= DIRECTIONS =
In the listing below, write out exactly each line from the first through the one containing "sicurezza online è fondamentale e".

= PROVIDED MATERIAL =
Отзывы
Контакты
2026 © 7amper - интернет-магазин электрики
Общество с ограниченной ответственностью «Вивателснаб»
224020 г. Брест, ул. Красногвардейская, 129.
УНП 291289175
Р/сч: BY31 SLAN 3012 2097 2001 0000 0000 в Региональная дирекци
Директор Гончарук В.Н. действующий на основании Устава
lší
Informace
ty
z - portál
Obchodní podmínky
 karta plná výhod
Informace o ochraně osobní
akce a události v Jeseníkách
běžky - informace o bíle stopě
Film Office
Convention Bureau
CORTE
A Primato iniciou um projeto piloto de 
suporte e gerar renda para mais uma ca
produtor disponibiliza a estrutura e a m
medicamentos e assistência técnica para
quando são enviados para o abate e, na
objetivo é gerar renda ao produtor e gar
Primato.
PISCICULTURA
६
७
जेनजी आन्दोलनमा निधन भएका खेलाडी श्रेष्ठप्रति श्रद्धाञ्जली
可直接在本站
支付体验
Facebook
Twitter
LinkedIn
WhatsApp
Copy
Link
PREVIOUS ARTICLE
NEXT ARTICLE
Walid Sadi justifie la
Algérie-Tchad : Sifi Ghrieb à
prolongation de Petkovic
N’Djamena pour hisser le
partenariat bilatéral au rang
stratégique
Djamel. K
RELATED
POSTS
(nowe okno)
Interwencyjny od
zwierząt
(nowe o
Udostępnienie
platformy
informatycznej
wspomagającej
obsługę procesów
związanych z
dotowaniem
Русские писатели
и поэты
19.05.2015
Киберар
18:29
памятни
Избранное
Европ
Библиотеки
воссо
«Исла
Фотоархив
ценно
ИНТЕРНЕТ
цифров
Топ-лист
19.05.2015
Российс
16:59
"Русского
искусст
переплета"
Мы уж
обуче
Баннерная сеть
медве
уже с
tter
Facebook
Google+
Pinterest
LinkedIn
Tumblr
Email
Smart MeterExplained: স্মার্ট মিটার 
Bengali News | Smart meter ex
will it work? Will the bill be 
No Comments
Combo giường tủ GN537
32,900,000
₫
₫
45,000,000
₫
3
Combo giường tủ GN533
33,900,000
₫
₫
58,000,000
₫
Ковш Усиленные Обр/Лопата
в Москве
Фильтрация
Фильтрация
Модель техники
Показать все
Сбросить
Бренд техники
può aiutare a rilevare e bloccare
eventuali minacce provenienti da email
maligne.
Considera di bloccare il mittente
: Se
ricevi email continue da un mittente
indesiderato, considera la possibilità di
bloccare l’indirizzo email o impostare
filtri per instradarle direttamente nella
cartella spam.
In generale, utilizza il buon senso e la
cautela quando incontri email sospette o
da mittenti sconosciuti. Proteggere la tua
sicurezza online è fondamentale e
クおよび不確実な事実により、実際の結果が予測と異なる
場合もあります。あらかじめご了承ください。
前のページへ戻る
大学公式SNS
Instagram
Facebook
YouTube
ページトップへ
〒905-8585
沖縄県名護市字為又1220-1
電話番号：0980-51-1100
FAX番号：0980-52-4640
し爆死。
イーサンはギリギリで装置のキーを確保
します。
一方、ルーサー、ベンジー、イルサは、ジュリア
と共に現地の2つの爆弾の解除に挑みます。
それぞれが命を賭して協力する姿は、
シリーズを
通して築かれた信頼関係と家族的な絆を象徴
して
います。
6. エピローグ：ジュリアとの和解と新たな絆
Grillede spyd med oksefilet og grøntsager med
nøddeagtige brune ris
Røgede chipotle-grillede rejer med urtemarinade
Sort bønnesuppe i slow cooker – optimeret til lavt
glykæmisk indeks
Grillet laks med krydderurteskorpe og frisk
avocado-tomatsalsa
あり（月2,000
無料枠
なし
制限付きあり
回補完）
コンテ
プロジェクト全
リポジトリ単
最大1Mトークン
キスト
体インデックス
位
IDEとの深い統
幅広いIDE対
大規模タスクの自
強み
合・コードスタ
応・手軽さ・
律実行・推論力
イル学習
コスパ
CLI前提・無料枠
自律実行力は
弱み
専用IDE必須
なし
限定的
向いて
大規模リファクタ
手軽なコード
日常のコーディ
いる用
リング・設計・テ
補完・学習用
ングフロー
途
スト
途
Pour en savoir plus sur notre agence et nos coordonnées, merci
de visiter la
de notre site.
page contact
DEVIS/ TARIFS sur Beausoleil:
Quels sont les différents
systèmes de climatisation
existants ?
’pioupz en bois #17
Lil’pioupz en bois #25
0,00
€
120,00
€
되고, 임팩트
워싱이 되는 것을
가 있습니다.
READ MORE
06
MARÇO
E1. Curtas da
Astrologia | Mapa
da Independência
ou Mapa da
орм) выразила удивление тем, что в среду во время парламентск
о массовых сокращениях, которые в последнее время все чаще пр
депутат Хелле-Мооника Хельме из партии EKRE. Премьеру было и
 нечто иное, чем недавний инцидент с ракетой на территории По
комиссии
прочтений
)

= EXERCISE RESULT =
Отзывы
Контакты
2026 © 7amper - интернет-магазин электрики
Общество с ограниченной ответственностью «Вивателснаб»
224020 г. Брест, ул. Красногвардейская, 129.
УНП 291289175
Р/сч: BY31 SLAN 3012 2097 2001 0000 0000 в Региональная дирекци
Директор Гончарук В.Н. действующий на основании Устава
lší
Informace
ty
z - portál
Obchodní podmínky
 karta plná výhod
Informace o ochraně osobní
akce a události v Jeseníkách
běžky - informace o bíle stopě
Film Office
Convention Bureau
CORTE
A Primato iniciou um projeto piloto de 
suporte e gerar renda para mais uma ca
produtor disponibiliza a estrutura e a m
medicamentos e assistência técnica para
quando são enviados para o abate e, na
objetivo é gerar renda ao produtor e gar
Primato.
PISCICULTURA
६
७
जेनजी आन्दोलनमा निधन भएका खेलाडी श्रेष्ठप्रति श्रद्धाञ्जली
可直接在本站
支付体验
Facebook
Twitter
LinkedIn
WhatsApp
Copy
Link
PREVIOUS ARTICLE
NEXT ARTICLE
Walid Sadi justifie la
Algérie-Tchad : Sifi Ghrieb à
prolongation de Petkovic
N’Djamena pour hisser le
partenariat bilatéral au rang
stratégique
Djamel. K
RELATED
POSTS
(nowe okno)
Interwencyjny od
zwierząt
(nowe o
Udostępnienie
platformy
informatycznej
wspomagającej
obsługę procesów
związanych z
dotowaniem
Русские писатели
и поэты
19.05.2015
Киберар
18:29
памятни
Избранное
Европ
Библиотеки
воссо
«Исла
Фотоархив
ценно
ИНТЕРНЕТ
цифров
Топ-лист
19.05.2015
Российс
16:59
"Русского
искусст
переплета"
Мы уж
обуче
Баннерная сеть
медве
уже с
tter
Facebook
Google+
Pinterest
LinkedIn
Tumblr
Email
Smart MeterExplained: স্মার্ট মিটার 
Bengali News | Smart meter ex
will it work? Will the bill be 
No Comments
Combo giường tủ GN537
32,900,000
₫
₫
45,000,000
₫
3
Combo giường tủ GN533
33,900,000
₫
₫
58,000,000
₫
Ковш Усиленные Обр/Лопата
в Москве
Фильтрация
Фильтрация
Модель техники
Показать все
Сбросить
Бренд техники
può aiutare a rilevare e bloccare
eventuali minacce provenienti da email
maligne.
Considera di bloccare il mittente
: Se
ricevi email continue da un mittente
indesiderato, considera la possibilità di
bloccare l’indirizzo email o impostare
filtri per instradarle direttamente nella
cartella spam.
In generale, utilizza il buon senso e la
cautela quando incontri email sospette o
da mittenti sconosciuti. Proteggere la tua
sicurezza online è fondamentale e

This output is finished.